Posted: Tuesday, February 13, 2001

FAIRBANKS (AP) -- A former Baptist minister who took care of ten children is on trial this week on charges of sexually molesting a teen-age daughter. Prosecutors say she wasn't the only victim in the family.

Richard Cook moved to Ruby in 1996 with his wife and ten children, nine of them adopted or foster children.

Cook, 48, faces 12 charges, including five counts of first-degree and six counts of second-degree sexual abuse of a minor and one count of first-degree indecent exposure. Though prosecutors intend to argue that Cook abused three of his daughters, the charges involve only one.

The allegations first arose in April 1998, when Alaska State Troopers interviewed the adopted daughter, then 14, after she had attempted suicide. According to the trooper report, she told them Cook had been subjecting her to a variety of sexual contact beginning in October 1997.

Prosecutor Teresa Foster said in her opening statement that Cook was a habitual child molester who had abused the girl as well as two of his other daughters and made them all keep quiet about it.

The alleged victim ''is the last, but not the only, child that Richard Cook abused physically or sexually,'' Foster stated. ''To all intents and purposes this was an amazing family,'' she noted, ''but behind closed doors it was a nightmare of physical and sexual abuse.''

Foster said physical abuse, including hitting the children with boards, was a regular occurrence in the Cook home. She said Cook used threats of violence and physical harm, as well as warnings about breaking up the family, to keep his daughters quiet about the sexual abuse.
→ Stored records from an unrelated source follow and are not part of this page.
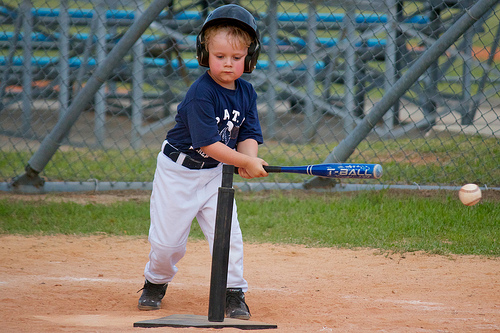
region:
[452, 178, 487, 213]
Baseball flying through the air.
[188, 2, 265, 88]
Little boy wearing a black helmet.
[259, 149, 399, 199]
Bright blue t-ball bat.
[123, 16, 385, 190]
Little boy swinging a bat.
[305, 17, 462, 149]
Chain fence behind the field.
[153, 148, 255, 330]
Stand used to hold the t-ball.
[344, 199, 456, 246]
Green grass on the field.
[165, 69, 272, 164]
Dark blue shirt with white letters.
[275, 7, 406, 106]
Rows of bleachers behind the field.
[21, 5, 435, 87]
blue bleachers behind the fence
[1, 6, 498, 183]
a chain link fence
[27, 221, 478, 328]
dirt on the baseball field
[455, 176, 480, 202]
a baseball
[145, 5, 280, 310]
a kid wearing a black helmet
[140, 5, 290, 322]
a kid wearing a blue shirt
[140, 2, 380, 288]
a kid holding a baseball bat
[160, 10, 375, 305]
a kid swinging a baseball bat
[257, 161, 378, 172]
a blue baseball bat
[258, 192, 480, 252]
grass behind the boy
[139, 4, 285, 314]
Small shild holding a baseball bat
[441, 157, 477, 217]
Red and white tball in the air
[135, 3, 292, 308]
Small child wearing a black helmet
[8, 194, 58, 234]
Small patch of green grass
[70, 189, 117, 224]
Small patch of green grass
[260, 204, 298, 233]
Small patch of green grass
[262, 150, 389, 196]
Short metal t-ball bat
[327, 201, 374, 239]
Small patch of green grass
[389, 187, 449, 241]
Small patch of green grass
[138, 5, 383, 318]
a young boy holding a bat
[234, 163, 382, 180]
a blue bat with a black handle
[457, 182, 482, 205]
a white baseball with red stripes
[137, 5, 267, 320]
a young boy wearing a batting helmet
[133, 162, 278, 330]
a black tball hitting tee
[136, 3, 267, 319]
a young boy wearing white baseball pants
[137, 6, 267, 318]
a young boy wearing a navy blue shirt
Foster noted that the family did break up shortly after Cook's arrest. Mary Cook left the state and has not been seen in Alaska for more than a year. The Cook children below the age of 18 were returned to the South Dakota Department of Social Services, and the children of legal age now reside in Anchorage, Fairbanks and Ruby.
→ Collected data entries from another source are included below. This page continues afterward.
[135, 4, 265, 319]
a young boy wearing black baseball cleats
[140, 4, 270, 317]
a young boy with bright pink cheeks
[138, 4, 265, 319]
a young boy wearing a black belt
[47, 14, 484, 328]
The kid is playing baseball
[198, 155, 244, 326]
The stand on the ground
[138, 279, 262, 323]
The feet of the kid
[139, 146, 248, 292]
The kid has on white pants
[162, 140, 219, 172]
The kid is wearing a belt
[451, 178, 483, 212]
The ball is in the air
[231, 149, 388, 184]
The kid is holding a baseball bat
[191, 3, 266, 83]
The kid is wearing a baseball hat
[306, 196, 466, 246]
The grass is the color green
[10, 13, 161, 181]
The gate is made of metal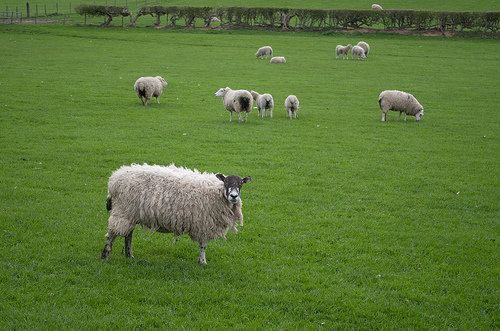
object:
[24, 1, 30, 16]
pole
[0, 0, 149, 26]
fence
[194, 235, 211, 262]
legs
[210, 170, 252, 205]
head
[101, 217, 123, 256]
leg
Defense lawyer Robert Noreen told jurors to consider the motivations of the witnesses before judging his client. He argued that the difficult backgrounds of the Cook children could color their testimony.

''These children destroyed the Cook household,'' he said.

Cook fled Alaska for Canada three months after his arrest and release on bail. He was ultimately found living under an alias and was extradited to Alaska last October.